## TASK INSTRUCTIONS
Copy everything in the records exactly; the pictures stay out.

## TASK MATERIAL
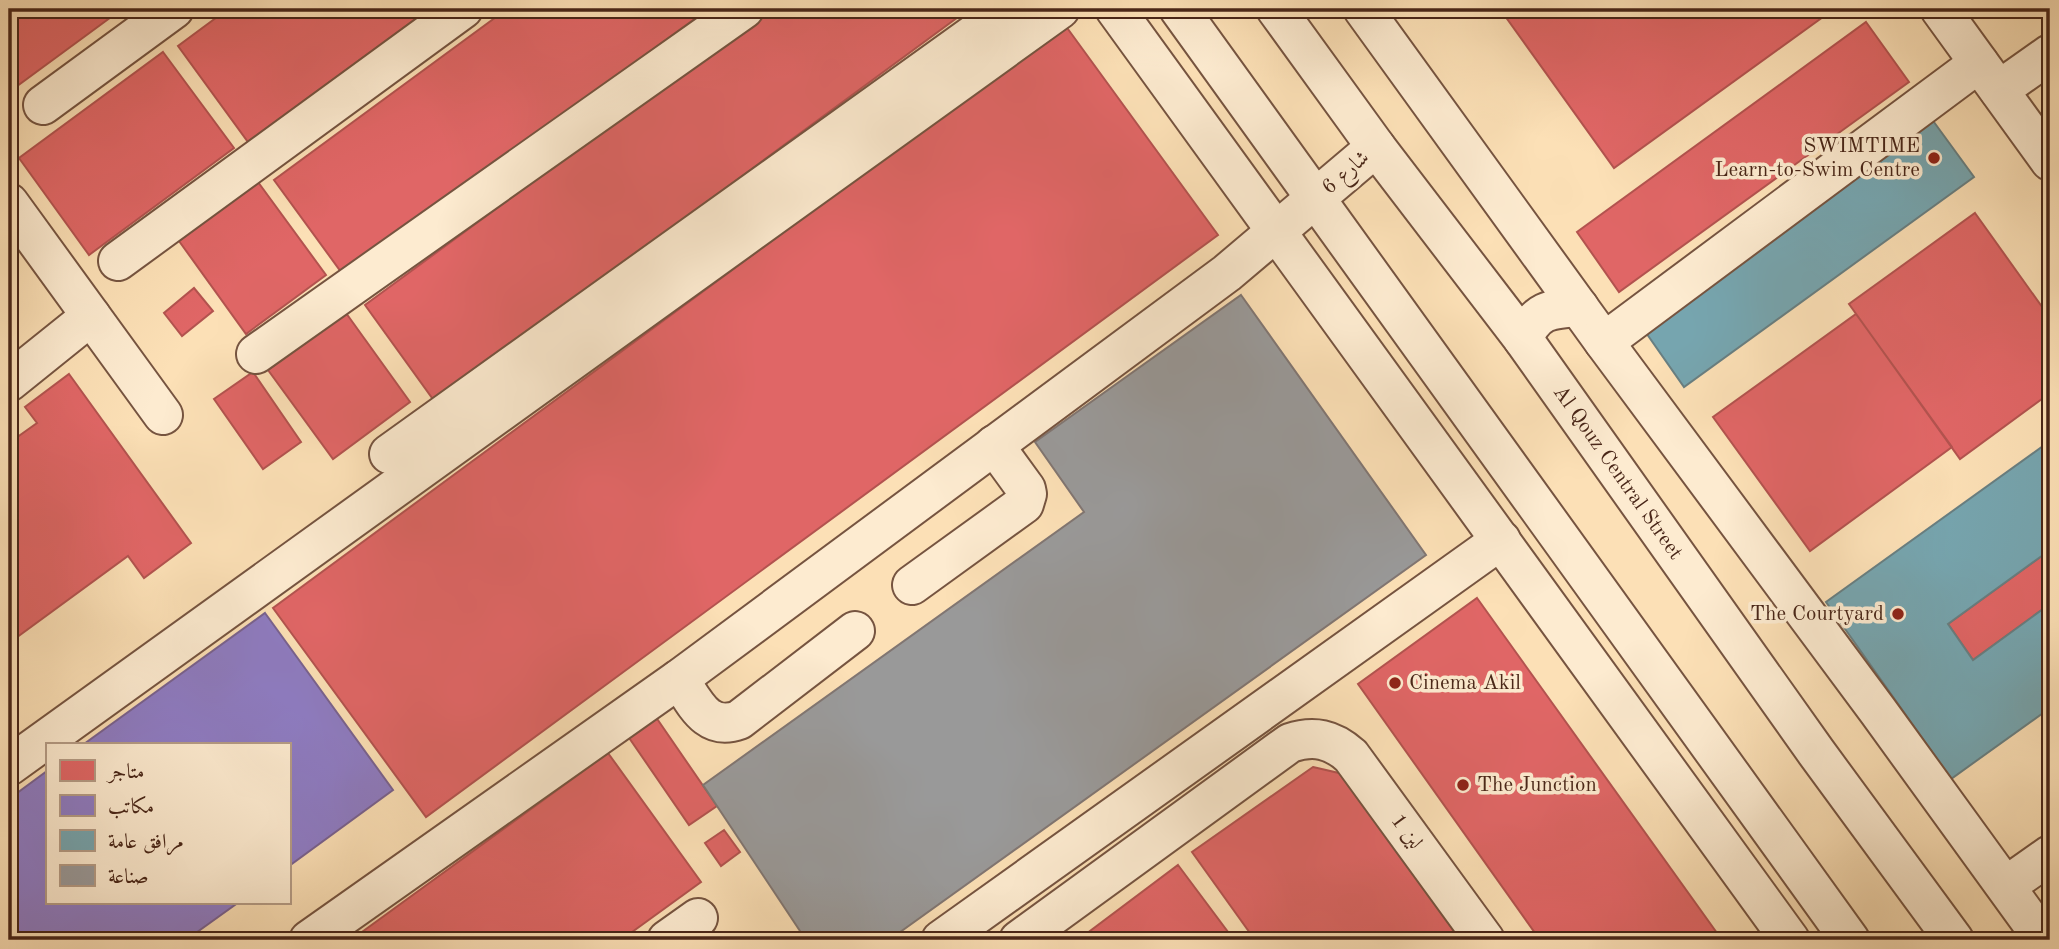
<svg xmlns="http://www.w3.org/2000/svg" width="2059" height="949" viewBox="0 0 2059 949" font-family="'Old Standard TT',Amiri,serif">
	<style>
		.shops { fill: #e06666; stroke: #b3534f; stroke-width: 2 }
		.offices { fill: #8e7cc3; stroke: #796290; stroke-width: 2 }
		.public { fill: #76a5af; stroke: #687f82; stroke-width: 2 }
		.industry { fill: #999; stroke: #817672; stroke-width: 2 }
		.lines { fill: none; stroke-linecap: round; stroke-linejoin: round }
		.minor-casing { stroke: #765440; stroke-width: 42 }
		.minor { stroke: #fdebd0; stroke-width: 38 }
		.poi-dot { fill: #8f2418; stroke: #fdebd0; stroke-width: 2.5 }
		.labels { text-anchor: middle; dominant-baseline: central; stroke-width: 7; stroke-linejoin: round; paint-order: stroke }
		.poi-label { font-size: 21px; fill: #492618; stroke: #fdebd0; text-anchor: end }
		.street-label { font-size: 21px; fill: #492618; stroke: #fdebd0 }
	</style>
	<rect width="100%" height="100%" fill="#fce0b6"/>
	<filter id="stains"><feTurbulence type="fractalNoise" baseFrequency=".00286" numOctaves="4"/><feColorMatrix values="0 0 0 0 .2 0 0 0 0 .09 0 0 0 0 .02 0 0 0 .5 -.17"/></filter>
	<radialGradient id="worn" r=".72"><stop offset=".6" stop-color="#630" stop-opacity="0"/><stop offset="1" stop-color="#630" stop-opacity=".3"/></radialGradient>
	<path class="shops" d="M9 9H122L9 92Z
		M228 9H429L248 142 178 46Z
		M507 9H708L344 276 274 180Z
		M768 9H969L435 402 365 305Z
		M1500 9H1834L1614 168Z
		M1866 22 1909 82 1619 292 1577 232Z
		M1065 25 1218 235 426 817 273 608Z
		M163 52 234 148 89 255 19 158Z
		M258 182 326 275 246 334 179 241Z
		M1975 213 2050 318V393L1960 459 1849 304Z
		M194 288 213 311 182 336 164 313Z
		M346 313 410 402 333 459 268 370Z
		M1856 314 1952 447 1810 551 1713 417Z
		M253 372 301 442 263 469 214 399Z
		M69 374 191 543 144 578 128 556 9 643V443L37 423 25 407Z
		M2050 550V604L1973 660 1948 624Z
		M1477 598 1722 940H1540L1358 684Z
		M651 710 717 806 689 825 623 729Z
		M608 753 701 882 621 940H351Z
		M1313 767 1343 774 1464 940H1255L1192 852Z
		M724 830 740 852 721 866 705 843Z
		M1178 865 1234 940H1078Z"/>
	<path class="offices" d="M265 613 393 790 289 866V744H84Z
		M47 771V902H239L186 940H9V799Z"/>
	<path class="public" d="M1931 118 1974 177 1684 387 1642 327Z
		M2050 441V550L1948 624 1973 660 2050 604V708L1951 779 1826 602Z"/>
	<path class="industry" d="M1241 295 1426 555 889 940H806L703 785 1084 512 1035 442Z"/>
	<g class="lines">
		<g class="minor-casing">
			<g id="minor">
				<path d="M1115 9 1790 940"/>
				<path d="M1179 9 1850 940"/>
				<path id="s1" d="M1276 9 1376 147 1523 339 1816 752 1954 940"/>
				<path d="M1363 9 1604 342 1878 711 2044 940"/>
				<path d="M1940 9 2050 161"/>
				<path d="M1999 90 2050 54"/>
				<path d="M43 105 174 9"/>
				<path d="M9 203 163 415"/>
				<path d="M118 261 463 9"/>
				<path d="M1523 339C1536 310 1549 309 1579 307"/>
				<path d="M1604 342 1979 63"/>
				<path d="M256 354 744 9"/>
				<path d="M9 382 91 316"/>
				<path d="M389 454 1009 9"/>
				<path d="M912 585 1024 504 1027 494 1026 489 994 445"/>
				<path d="M679 679C695 702 706 732 739 720L855 631"/>
				<path d="M9 766 1060 9"/>
				<path d="M2006 886 2050 855"/>
				<path d="M309 940 679 679 1227 273 1376 147"/>
				<path d="M667 940 698 918"/>
				<path d="M941 940 1501 540"/>
				<path d="M1019 940 1290 743C1314 735 1332 739 1351 756L1485 940"/>
			</g>
		</g>
		<use href="#minor" class="minor"/>
	</g>
	<g class="poi-dot">
		<circle cx="1934" cy="158" r="7"/>
		<circle cx="1898" cy="614" r="7"/>
		<circle cx="1395" cy="683" r="7"/>
		<circle cx="1463" cy="785" r="7"/>
	</g>
	<g class="labels">
		<g class="poi-label">
			<text x="1920" y="146">SWIMTIME<tspan x="1920" dy="24">Learn-to-Swim Centre</tspan></text>
			<text x="1884" y="614">The Courtyard</text>
			<text x="1409" y="683" text-anchor="start">Cinema Akil</text>
			<text x="1477" y="785" text-anchor="start">The Junction</text>
		</g>
		<g class="street-label">
			<text transform="translate(1346 173) rotate(-41)">شارع 6</text>
			<text stroke="none"><textPath href="#s1" startOffset="576">Al Qouz Central Street</textPath></text>
			<text transform="translate(1406 832) rotate(54)">لين 1</text>
		</g>
	</g>
	<rect width="2059" height="949" fill="none" stroke="#fce0b6" stroke-width="35"/>
	<rect x="10" y="10" width="2038" height="928" fill="none" stroke="#492618" stroke-width="3.5"/>
	<rect x="18" y="18" width="2024" height="914" fill="none" stroke="#492618" stroke-width="2"/>
	<rect x="46" y="743" width="245" height="161" fill="#fdebd0" stroke="#b59c86" stroke-width="2"/>
	<rect x="60" y="760" width="35" height="21" fill="#e06666" stroke="#b59c86" stroke-width="2"/>
	<text x="108" y="778" font-size="21" fill="#492618">متاجر</text>
	<rect x="60" y="795" width="35" height="21" fill="#8e7cc3" stroke="#b59c86" stroke-width="2"/>
	<text x="108" y="813" font-size="21" fill="#492618">مكاتب</text>
	<rect x="60" y="830" width="35" height="21" fill="#76a5af" stroke="#b59c86" stroke-width="2"/>
	<text x="108" y="848" font-size="21" fill="#492618">مرافق عامة</text>
	<rect x="60" y="865" width="35" height="21" fill="#999999" stroke="#b59c86" stroke-width="2"/>
	<text x="108" y="883" font-size="21" fill="#492618">صناعة</text>
	<rect width="100%" height="100%" filter="url(#stains)"/>
	<rect width="100%" height="100%" fill="url(#worn)"/>
</svg>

## WRITTEN SOLUTION
<svg xmlns="http://www.w3.org/2000/svg" width="2059" height="949" viewBox="0 0 2059 949" font-family="'Old Standard TT',Amiri,serif">
	<style>
		.shops { fill: #e06666; stroke: #b3534f; stroke-width: 2 }
		.offices { fill: #8e7cc3; stroke: #796290; stroke-width: 2 }
		.public { fill: #76a5af; stroke: #687f82; stroke-width: 2 }
		.industry { fill: #999; stroke: #817672; stroke-width: 2 }
		.lines { fill: none; stroke-linecap: round; stroke-linejoin: round }
		.minor-casing { stroke: #765440; stroke-width: 42 }
		.minor { stroke: #fdebd0; stroke-width: 38 }
		.poi-dot { fill: #8f2418; stroke: #fdebd0; stroke-width: 2.5 }
		.labels { text-anchor: middle; dominant-baseline: central; stroke-width: 7; stroke-linejoin: round; paint-order: stroke }
		.poi-label { font-size: 21px; fill: #492618; stroke: #fdebd0; text-anchor: end }
		.street-label { font-size: 21px; fill: #492618; stroke: #fdebd0 }
	</style>
	<rect width="100%" height="100%" fill="#fce0b6"/>
	<filter id="stains"><feTurbulence type="fractalNoise" baseFrequency=".00286" numOctaves="4"/><feColorMatrix values="0 0 0 0 .2 0 0 0 0 .09 0 0 0 0 .02 0 0 0 .5 -.17"/></filter>
	<radialGradient id="worn" r=".72"><stop offset=".6" stop-color="#630" stop-opacity="0"/><stop offset="1" stop-color="#630" stop-opacity=".3"/></radialGradient>
	<path class="shops" d="M9 9H122L9 92Z
		M228 9H429L248 142 178 46Z
		M507 9H708L344 276 274 180Z
		M768 9H969L435 402 365 305Z
		M1500 9H1834L1614 168Z
		M1866 22 1909 82 1619 292 1577 232Z
		M1065 25 1218 235 426 817 273 608Z
		M163 52 234 148 89 255 19 158Z
		M258 182 326 275 246 334 179 241Z
		M1975 213 2050 318V393L1960 459 1849 304Z
		M194 288 213 311 182 336 164 313Z
		M346 313 410 402 333 459 268 370Z
		M1856 314 1952 447 1810 551 1713 417Z
		M253 372 301 442 263 469 214 399Z
		M69 374 191 543 144 578 128 556 9 643V443L37 423 25 407Z
		M2050 550V604L1973 660 1948 624Z
		M1477 598 1722 940H1540L1358 684Z
		M651 710 717 806 689 825 623 729Z
		M608 753 701 882 621 940H351Z
		M1313 767 1343 774 1464 940H1255L1192 852Z
		M724 830 740 852 721 866 705 843Z
		M1178 865 1234 940H1078Z"/>
	<path class="offices" d="M265 613 393 790 289 866V744H84Z
		M47 771V902H239L186 940H9V799Z"/>
	<path class="public" d="M1931 118 1974 177 1684 387 1642 327Z
		M2050 441V550L1948 624 1973 660 2050 604V708L1951 779 1826 602Z"/>
	<path class="industry" d="M1241 295 1426 555 889 940H806L703 785 1084 512 1035 442Z"/>
	<g class="lines">
		<g class="minor-casing">
			<g id="minor">
				<path d="M1115 9 1790 940"/>
				<path d="M1179 9 1850 940"/>
				<path id="s1" d="M1276 9 1376 147 1523 339 1816 752 1954 940"/>
				<path d="M1363 9 1604 342 1878 711 2044 940"/>
				<path d="M1940 9 2050 161"/>
				<path d="M1999 90 2050 54"/>
				<path d="M43 105 174 9"/>
				<path d="M9 203 163 415"/>
				<path d="M118 261 463 9"/>
				<path d="M1523 339C1536 310 1549 309 1579 307"/>
				<path d="M1604 342 1979 63"/>
				<path d="M256 354 744 9"/>
				<path d="M9 382 91 316"/>
				<path d="M389 454 1009 9"/>
				<path d="M912 585 1024 504 1027 494 1026 489 994 445"/>
				<path d="M679 679C695 702 706 732 739 720L855 631"/>
				<path d="M9 766 1060 9"/>
				<path d="M2006 886 2050 855"/>
				<path d="M309 940 679 679 1227 273 1376 147"/>
				<path d="M667 940 698 918"/>
				<path d="M941 940 1501 540"/>
				<path d="M1019 940 1290 743C1314 735 1332 739 1351 756L1485 940"/>
			</g>
		</g>
		<use href="#minor" class="minor"/>
	</g>
	<g class="poi-dot">
		<circle cx="1934" cy="158" r="7"/>
		<circle cx="1898" cy="614" r="7"/>
		<circle cx="1395" cy="683" r="7"/>
		<circle cx="1463" cy="785" r="7"/>
	</g>
	<g class="labels">
		<g class="poi-label">
			<text x="1920" y="146">SWIMTIME<tspan x="1920" dy="24">Learn-to-Swim Centre</tspan></text>
			<text x="1884" y="614">The Courtyard</text>
			<text x="1409" y="683" text-anchor="start">Cinema Akil</text>
			<text x="1477" y="785" text-anchor="start">The Junction</text>
		</g>
		<g class="street-label">
			<text transform="translate(1346 173) rotate(-41)">شارع 6</text>
			<text stroke="none"><textPath href="#s1" startOffset="576">Al Qouz Central Street</textPath></text>
			<text transform="translate(1406 832) rotate(54)">لين 1</text>
		</g>
	</g>
	<rect width="2059" height="949" fill="none" stroke="#fce0b6" stroke-width="35"/>
	<rect x="10" y="10" width="2038" height="928" fill="none" stroke="#492618" stroke-width="3.5"/>
	<rect x="18" y="18" width="2024" height="914" fill="none" stroke="#492618" stroke-width="2"/>
	<rect x="46" y="743" width="245" height="161" fill="#fdebd0" stroke="#b59c86" stroke-width="2"/>
	<rect x="60" y="760" width="35" height="21" fill="#e06666" stroke="#b59c86" stroke-width="2"/>
	<text x="108" y="778" font-size="21" fill="#492618">متاجر</text>
	<rect x="60" y="795" width="35" height="21" fill="#8e7cc3" stroke="#b59c86" stroke-width="2"/>
	<text x="108" y="813" font-size="21" fill="#492618">مكاتب</text>
	<rect x="60" y="830" width="35" height="21" fill="#76a5af" stroke="#b59c86" stroke-width="2"/>
	<text x="108" y="848" font-size="21" fill="#492618">مرافق عامة</text>
	<rect x="60" y="865" width="35" height="21" fill="#999999" stroke="#b59c86" stroke-width="2"/>
	<text x="108" y="883" font-size="21" fill="#492618">صناعة</text>
	<rect width="100%" height="100%" filter="url(#stains)"/>
	<rect width="100%" height="100%" fill="url(#worn)"/>
</svg>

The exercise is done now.